TEXTO PARA REVISAR:
-=-=-=-=-

Conducir por las carreteras de la provincia: lo que debes revisar en tu coche antes de que llegue el calor
Las carreteras comarcales de la provincia de Sevilla no perdonan los descuidos. La Marchena-Morón, la SE-208 o las vías que atraviesan la Campiña son tramos que muchos conductores recorren a diario para ir al trabajo, llevar a los hijos al colegio o moverse entre municipios. Con el calor a punto de instalarse y las temperaturas que en esta zona superan con facilidad los 38 °C en julio y agosto, el estado del vehículo pasa a ser una cuestión de seguridad real, no un capricho del taller.
El motor bajo el calor extremo de la Campiña
En verano, el sistema de refrigeración trabaja al límite. Los atascos en travesías, los trayectos lentos por obras o simplemente una tarde de calor abrasador pueden disparar la temperatura del motor si el líquido refrigerante lleva demasiado tiempo sin cambiarse. La regla general es revisarlo cada dos años, aunque en zonas con veranos tan exigentes como los del interior sevillano, hacerlo antes no es mala idea.
El aceite también sufre: con el calor pierde viscosidad y se degrada más rápido, sobre todo en motores que acumulan kilómetros en carreteras secundarias donde los ritmos de conducción cambian constantemente.

-=-=-=-=-

[Datos guardados]
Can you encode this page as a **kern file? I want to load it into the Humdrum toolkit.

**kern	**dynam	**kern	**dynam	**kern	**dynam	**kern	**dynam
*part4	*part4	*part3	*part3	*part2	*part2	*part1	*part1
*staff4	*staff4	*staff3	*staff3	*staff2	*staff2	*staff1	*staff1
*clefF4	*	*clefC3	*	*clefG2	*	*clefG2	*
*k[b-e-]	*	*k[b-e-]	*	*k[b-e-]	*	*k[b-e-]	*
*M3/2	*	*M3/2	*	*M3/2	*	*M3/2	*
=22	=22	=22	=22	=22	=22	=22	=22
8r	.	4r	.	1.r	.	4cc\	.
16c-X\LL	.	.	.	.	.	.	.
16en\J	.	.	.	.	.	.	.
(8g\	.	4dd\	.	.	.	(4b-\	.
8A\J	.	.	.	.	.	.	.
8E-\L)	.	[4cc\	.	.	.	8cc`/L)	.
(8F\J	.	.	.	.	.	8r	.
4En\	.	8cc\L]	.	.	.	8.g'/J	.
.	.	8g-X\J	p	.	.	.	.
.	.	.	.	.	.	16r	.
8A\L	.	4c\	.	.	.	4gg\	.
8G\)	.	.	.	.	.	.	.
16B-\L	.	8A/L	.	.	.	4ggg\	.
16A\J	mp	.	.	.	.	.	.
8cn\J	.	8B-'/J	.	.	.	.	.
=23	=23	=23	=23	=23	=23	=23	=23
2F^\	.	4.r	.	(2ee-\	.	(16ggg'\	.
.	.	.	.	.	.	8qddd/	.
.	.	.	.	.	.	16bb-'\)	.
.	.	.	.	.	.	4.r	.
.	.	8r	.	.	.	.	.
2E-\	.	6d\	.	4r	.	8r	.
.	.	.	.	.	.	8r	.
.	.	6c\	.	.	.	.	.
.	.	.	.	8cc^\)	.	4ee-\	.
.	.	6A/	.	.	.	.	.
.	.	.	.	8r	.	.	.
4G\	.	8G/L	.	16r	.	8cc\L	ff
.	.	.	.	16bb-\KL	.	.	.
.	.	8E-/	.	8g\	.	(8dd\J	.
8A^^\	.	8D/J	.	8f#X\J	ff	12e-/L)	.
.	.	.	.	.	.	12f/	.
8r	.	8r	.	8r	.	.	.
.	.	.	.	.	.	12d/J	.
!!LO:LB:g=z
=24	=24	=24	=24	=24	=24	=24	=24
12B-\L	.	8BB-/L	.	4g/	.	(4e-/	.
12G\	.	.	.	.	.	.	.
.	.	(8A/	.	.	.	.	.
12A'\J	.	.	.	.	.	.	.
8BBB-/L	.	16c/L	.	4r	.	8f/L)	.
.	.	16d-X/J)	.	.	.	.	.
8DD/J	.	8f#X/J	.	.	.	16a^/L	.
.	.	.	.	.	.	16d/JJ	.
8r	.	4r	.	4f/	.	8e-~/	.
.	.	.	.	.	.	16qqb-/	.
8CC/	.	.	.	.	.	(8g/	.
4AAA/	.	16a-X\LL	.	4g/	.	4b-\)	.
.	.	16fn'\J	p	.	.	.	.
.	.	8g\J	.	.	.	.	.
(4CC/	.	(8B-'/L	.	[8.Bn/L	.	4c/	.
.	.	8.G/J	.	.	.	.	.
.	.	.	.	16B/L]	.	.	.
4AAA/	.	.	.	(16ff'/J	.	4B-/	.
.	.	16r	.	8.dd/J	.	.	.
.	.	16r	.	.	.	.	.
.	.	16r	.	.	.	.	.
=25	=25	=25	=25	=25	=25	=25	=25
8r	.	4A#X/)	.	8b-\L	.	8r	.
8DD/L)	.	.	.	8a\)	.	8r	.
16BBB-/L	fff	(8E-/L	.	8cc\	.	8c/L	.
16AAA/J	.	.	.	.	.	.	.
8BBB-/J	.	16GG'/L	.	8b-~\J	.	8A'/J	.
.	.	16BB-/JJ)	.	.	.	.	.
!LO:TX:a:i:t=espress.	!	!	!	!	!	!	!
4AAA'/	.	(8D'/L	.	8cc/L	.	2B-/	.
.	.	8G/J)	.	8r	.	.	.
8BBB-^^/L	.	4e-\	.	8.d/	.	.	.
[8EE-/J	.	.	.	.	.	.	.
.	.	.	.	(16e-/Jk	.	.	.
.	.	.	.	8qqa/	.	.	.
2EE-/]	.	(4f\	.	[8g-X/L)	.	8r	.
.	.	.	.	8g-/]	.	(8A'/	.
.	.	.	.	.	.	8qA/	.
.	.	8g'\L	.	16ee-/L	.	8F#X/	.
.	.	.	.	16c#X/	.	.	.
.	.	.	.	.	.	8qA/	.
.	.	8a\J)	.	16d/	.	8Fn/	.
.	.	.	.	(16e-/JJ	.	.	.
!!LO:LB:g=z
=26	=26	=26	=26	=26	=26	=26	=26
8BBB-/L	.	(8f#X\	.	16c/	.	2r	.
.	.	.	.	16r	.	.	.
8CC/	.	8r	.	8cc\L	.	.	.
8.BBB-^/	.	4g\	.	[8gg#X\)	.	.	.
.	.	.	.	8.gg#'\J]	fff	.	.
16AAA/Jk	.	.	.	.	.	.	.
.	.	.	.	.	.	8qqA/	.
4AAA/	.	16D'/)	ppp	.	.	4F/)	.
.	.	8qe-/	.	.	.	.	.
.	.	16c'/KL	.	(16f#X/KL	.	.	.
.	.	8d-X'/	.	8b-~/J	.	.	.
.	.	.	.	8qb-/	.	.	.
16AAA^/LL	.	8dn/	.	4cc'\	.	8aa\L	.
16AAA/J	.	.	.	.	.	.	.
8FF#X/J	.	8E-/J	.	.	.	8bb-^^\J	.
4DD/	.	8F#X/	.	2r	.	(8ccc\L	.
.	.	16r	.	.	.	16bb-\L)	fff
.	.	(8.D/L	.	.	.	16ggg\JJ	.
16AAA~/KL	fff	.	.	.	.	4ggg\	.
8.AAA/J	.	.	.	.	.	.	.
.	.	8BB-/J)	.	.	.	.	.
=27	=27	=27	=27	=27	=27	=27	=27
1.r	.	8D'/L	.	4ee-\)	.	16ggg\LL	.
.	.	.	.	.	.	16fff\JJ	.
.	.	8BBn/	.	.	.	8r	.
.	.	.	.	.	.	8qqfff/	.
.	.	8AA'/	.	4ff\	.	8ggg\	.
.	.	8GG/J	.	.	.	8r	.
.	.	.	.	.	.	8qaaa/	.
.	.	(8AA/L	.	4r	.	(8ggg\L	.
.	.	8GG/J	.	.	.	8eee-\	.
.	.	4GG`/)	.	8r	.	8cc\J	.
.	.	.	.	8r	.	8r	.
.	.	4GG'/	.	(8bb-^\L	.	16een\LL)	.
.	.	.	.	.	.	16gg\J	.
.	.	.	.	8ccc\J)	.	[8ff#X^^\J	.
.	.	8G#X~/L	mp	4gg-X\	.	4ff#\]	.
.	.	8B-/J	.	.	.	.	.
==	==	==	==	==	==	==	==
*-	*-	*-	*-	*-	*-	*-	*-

-=-=-=-=-

PREGUNTAS DE COMPRENSIÓN:
**a.** Contesta estas preguntas sobre el artículo del coche y el calor:
(i) ¿Qué temperatura superan con facilidad en julio y agosto en esa zona?
(ii) ¿Cada cuánto tiempo, como regla general, hay que revisar el líquido refrigerante?
(iii) ¿Qué le pasa al aceite con el calor?
**b.** Copia del artículo del coche y el calor la parte que empieza con "Conducir por las" y termina con "capricho del taller.".
**c.** Según el artículo del coche y el calor, ¿por qué no es mala idea revisar el líquido refrigerante antes de los dos años en el interior sevillano? Explícalo en una a tres oraciones.

LISTA DE SOLUCIONES:
**a.**
(i) Los 38 °C.
(ii) Cada dos años.
(iii) Pierde viscosidad y se degrada más rápido.

**b.**
Conducir por las carreteras de la provincia: lo que debes revisar en tu coche antes de que llegue el calor
Las carreteras comarcales de la provincia de Sevilla no perdonan los descuidos. La Marchena-Morón, la SE-208 o las vías que atraviesan la Campiña son tramos que muchos conductores recorren a diario para ir al trabajo, llevar a los hijos al colegio o moverse entre municipios. Con el calor a punto de instalarse y las temperaturas que en esta zona superan con facilidad los 38 °C en julio y agosto, el estado del vehículo pasa a ser una cuestión de seguridad real, no un capricho del taller.

**c.** Allí los veranos son muy exigentes y el sistema de refrigeración trabaja al límite. Los atascos en travesías, los trayectos lentos por obras o una tarde de calor abrasador pueden disparar la temperatura del motor si el líquido refrigerante lleva demasiado tiempo sin cambiarse.